The authors start by reviewing a large number of papers on bias in NLP systems, and find that there is a common lack of rigorous definition or motivation of the problem they aim to address, inconsistencies in the way bias is defined across the field, and general lack of engagement with relevant sociolinguistic work. As a result, the authors propose a set of recommendations for future work which include: grounding work on in the relevant literature outside of NLP that explores the relationships between language and social hierarchies, explicitly stating why the system behaviors described are harmful, in what ways, and to whom, and examining language use in practice by engaging with the lived experiences of members of communities affected by NLP systems. To illustrate how these recommendations can be interpreted in practice, the authors present a case study of African American English. The whole paper is packed with citations to relevant recent work that make up a necessary reading list for NLP practitioners aiming to think more deeply about the societal impact of their work.

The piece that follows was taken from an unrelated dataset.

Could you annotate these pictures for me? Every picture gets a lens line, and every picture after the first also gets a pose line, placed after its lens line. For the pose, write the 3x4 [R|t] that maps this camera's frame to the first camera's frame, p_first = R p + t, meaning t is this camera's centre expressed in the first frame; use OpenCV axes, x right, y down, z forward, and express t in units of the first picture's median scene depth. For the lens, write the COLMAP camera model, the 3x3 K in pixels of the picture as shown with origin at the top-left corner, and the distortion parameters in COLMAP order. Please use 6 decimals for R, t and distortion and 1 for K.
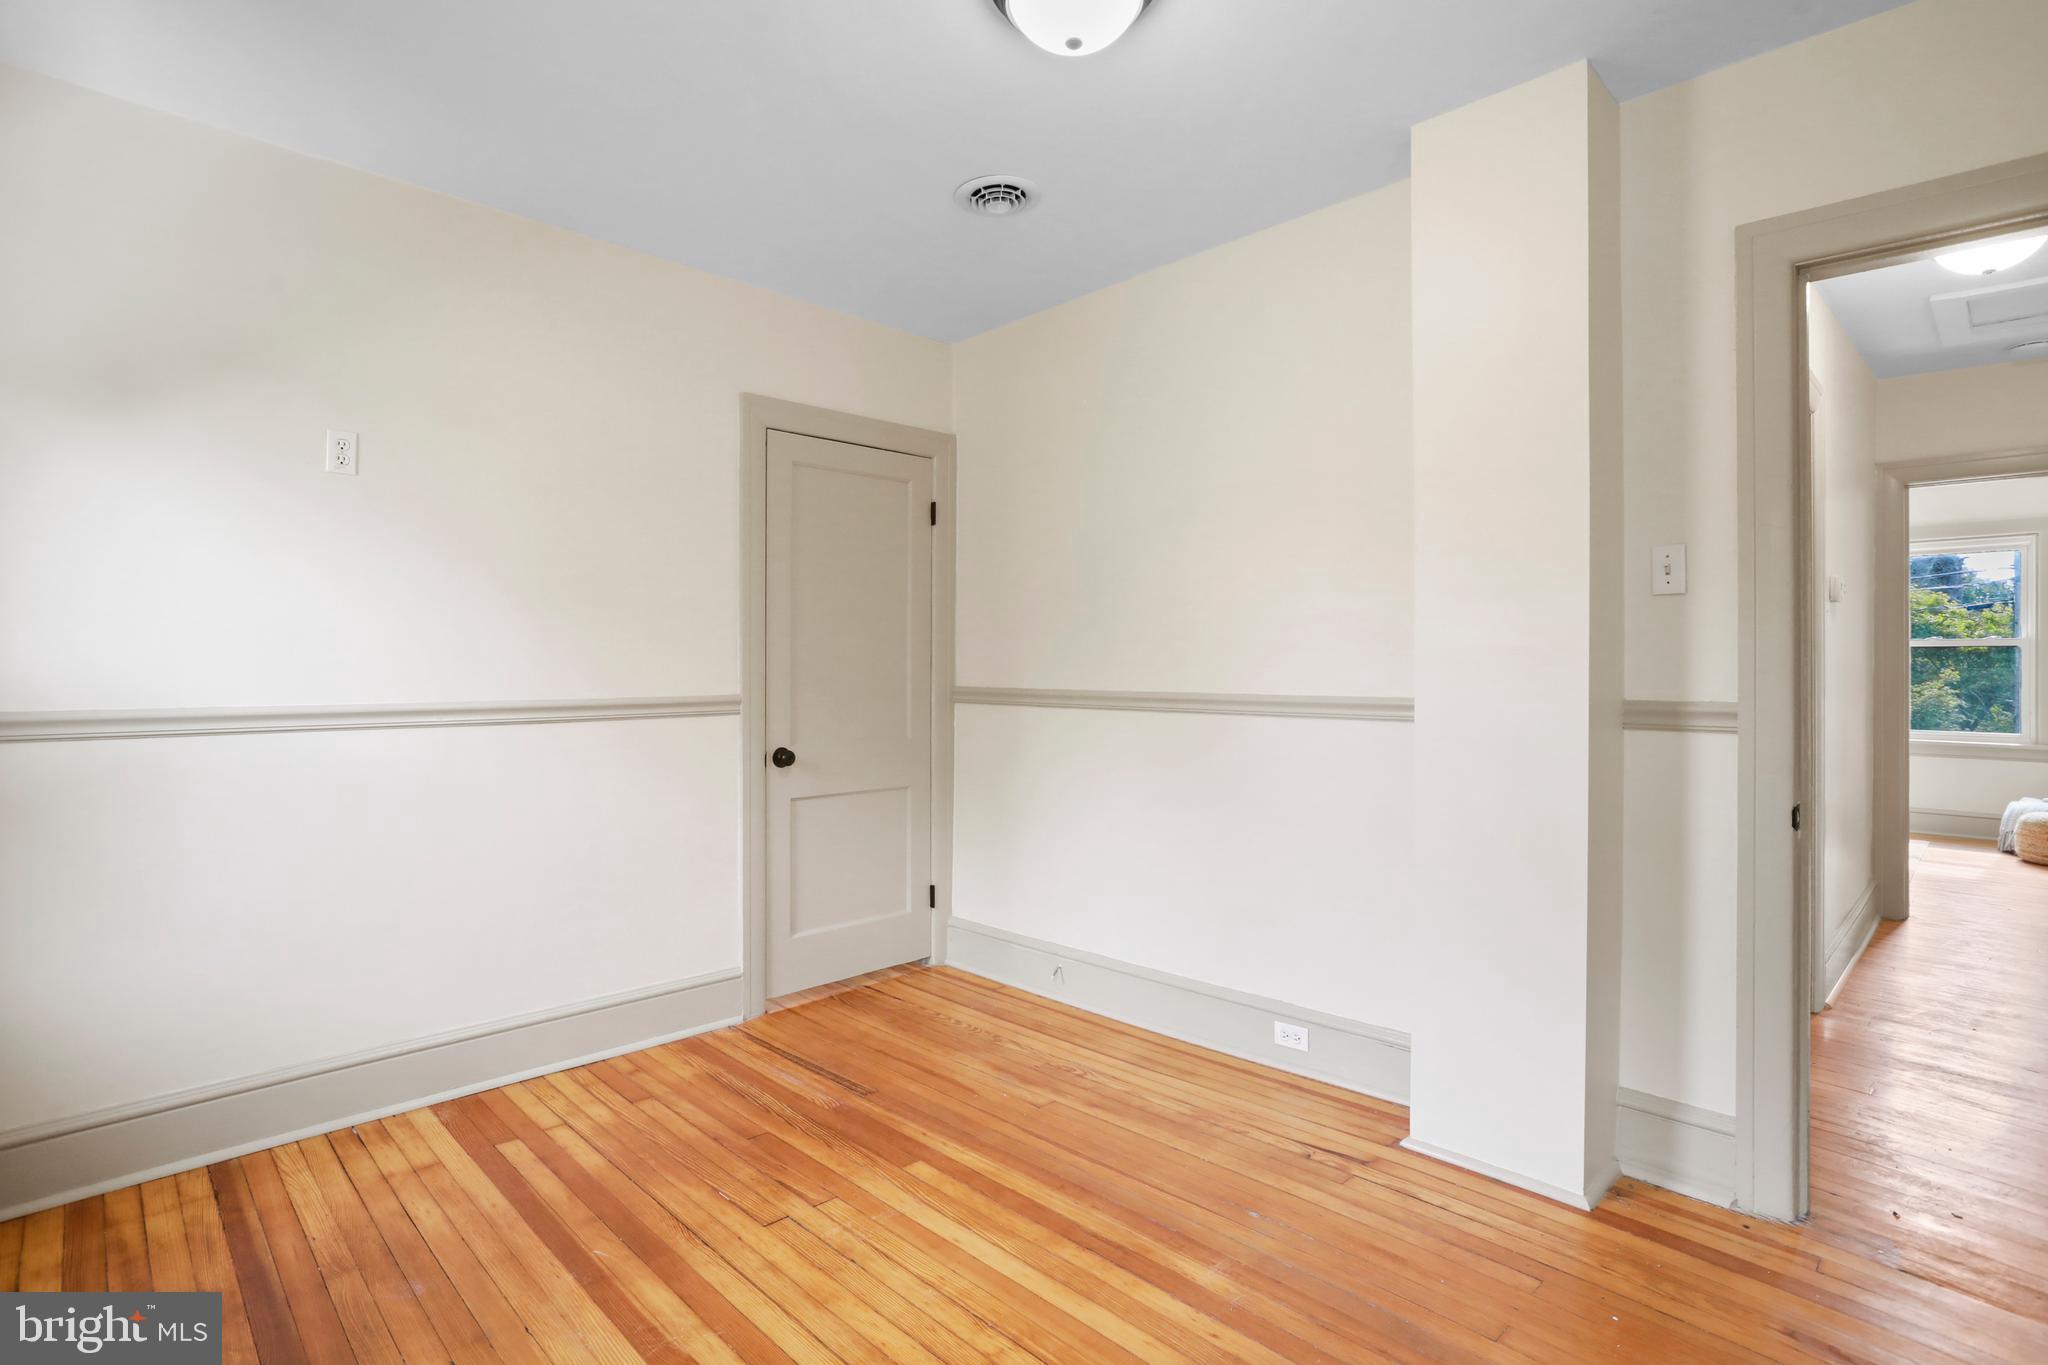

Give Me Convenience and Give Her Death: Who Should Decide What Uses of NLP are Appropriate, and on What Basis?

The authors analyse an EMNLP 2019 paper on automatic legal sentencing as a case study for learning how to work toward an ethical assessment of works in the field. Specifically, the work relies on previously published recommendations for data statements (Bender and Friedman, 2018) and dataset sheets (Gebru et al., 2018) to ask and answer a number of fundamental questions about the creation and use of the dataset. The paper then describes the concept of dual use, encouraging dataset and algorithm creators to consider whether alternative uses of their work may have nefarious effects. Overall, this paper can be a good introduction to the above cited works specifically and ethical considerations about work in NLP more broadly.